A world built on drugs and arms trafficking has found a new and unlikely money minter -- plastic. Plastic waste, to be more precise.
The story began in January, 2018, when China decided to shut its doors to plastic waste from the West. This gave illegal recycling plants in Asia, an opportunity to expand their trade.
To this end, criminal networks are smuggling plastic trash from the West to illegal recycling plants in Asia, profiting from the 2018 ban on waste imports in China where the bulk of used plastic was previously processed, Interpol said on Friday.
China started importing waste in the 1980s, when ships delivering goods to Europe or the United States returned laden with potentially profitable recyclable materials. But Beijing put an end to the business in 2018 to upgrade its economy and force recyclers to tackle the surging volume of domestic waste lying untreated in huge landfill belts surrounding all of its major cities.
The report says "there has been a considerable increase over the past two years in illegal waste shipments, primarily rerouted to Southeast Asia via multiple transit countries to camouflage the origins of the waste shipment".
The bulk of this waste ends up in illegal recycling plants in South and Southeast Asia. These shipments are often concealed as 'non-hazardous' and as 'clean' plastic waste.
Such a vast illegal trade network cannot be run without some street muscle. And this is where organised criminal groups come in.
The Interpol report reveals that organised crime groups have infiltrated the waste sector using their legitimate businesses as a front.
One particular case, cited by Interpol, dates back to August last year -- when a mayor in the south of France was murdered for trying to stop an illegal waste dumping operation.
So what's drawing hardened criminals to the illegal plastic waste trade?
In 2016, the plastic recycling market was valued at almost 35 billion dollars. By 2022, plastic recycling is expected to become a 50-billion-dollar industry.
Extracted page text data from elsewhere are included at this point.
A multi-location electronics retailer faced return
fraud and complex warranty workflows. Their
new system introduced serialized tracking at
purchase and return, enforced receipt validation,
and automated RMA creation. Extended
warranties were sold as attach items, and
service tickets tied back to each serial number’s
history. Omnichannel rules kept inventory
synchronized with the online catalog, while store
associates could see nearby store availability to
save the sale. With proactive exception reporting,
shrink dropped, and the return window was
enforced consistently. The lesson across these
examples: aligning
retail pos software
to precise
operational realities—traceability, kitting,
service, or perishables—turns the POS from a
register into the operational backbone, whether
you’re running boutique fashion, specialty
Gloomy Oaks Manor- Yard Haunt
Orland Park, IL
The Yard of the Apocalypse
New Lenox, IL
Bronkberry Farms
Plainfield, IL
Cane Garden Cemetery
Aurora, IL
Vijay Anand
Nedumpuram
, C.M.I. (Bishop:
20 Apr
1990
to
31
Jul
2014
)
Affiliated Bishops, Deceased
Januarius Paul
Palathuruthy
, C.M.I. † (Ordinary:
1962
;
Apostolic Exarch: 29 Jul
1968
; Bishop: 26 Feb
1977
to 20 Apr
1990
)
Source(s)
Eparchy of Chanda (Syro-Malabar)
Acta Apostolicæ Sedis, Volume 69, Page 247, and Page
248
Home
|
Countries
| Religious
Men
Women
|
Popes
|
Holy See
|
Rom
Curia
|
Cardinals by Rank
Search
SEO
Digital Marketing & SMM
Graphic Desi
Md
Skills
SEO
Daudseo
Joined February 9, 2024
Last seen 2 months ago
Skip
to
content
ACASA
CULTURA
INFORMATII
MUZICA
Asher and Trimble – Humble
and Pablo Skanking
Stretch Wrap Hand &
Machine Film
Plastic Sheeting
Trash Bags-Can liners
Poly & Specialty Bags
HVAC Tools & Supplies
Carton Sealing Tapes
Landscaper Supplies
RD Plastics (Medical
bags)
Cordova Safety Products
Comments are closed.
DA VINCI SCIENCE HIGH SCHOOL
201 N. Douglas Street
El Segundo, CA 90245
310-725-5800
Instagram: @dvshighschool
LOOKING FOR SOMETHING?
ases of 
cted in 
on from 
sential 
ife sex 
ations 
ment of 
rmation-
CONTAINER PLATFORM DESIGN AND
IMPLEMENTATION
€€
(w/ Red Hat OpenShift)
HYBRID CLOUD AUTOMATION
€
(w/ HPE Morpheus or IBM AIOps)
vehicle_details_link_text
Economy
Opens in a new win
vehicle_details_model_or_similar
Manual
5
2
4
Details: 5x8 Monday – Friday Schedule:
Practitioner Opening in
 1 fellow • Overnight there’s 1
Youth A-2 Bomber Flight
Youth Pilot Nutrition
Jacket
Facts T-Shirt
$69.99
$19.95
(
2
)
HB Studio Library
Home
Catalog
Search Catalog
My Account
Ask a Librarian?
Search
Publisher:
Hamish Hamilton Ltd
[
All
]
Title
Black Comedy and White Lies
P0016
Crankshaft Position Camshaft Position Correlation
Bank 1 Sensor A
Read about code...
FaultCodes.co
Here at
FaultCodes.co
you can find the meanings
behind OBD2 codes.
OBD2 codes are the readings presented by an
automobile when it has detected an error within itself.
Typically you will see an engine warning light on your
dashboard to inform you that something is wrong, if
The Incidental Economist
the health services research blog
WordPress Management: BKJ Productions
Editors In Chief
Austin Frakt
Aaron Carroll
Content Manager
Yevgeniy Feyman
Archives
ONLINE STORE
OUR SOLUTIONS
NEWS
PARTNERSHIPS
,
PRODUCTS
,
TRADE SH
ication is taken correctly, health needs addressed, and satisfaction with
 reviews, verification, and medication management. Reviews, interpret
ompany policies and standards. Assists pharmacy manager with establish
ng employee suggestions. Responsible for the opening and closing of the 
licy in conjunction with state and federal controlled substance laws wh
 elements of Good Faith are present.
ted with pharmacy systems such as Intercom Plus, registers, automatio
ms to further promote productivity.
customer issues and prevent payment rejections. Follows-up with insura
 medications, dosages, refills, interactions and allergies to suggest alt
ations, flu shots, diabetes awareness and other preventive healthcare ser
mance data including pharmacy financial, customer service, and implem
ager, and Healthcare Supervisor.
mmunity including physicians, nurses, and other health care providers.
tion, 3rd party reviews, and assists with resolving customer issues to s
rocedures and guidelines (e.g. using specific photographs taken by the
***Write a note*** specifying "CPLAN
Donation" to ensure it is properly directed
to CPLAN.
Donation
So there is money to be made from waste.
Illegal disposal plants have a fixed modus operandi. They either bury the pastic in landfills or burn them out in the open. Interpol describes this as crime-driven pollution.
To tackle this, authorities will have to drop their traditional approach of targetting dump sites.
And the Interpol wants probe agencies to adopt a more strategic approach by following the money trail and roping in intelligence agencies.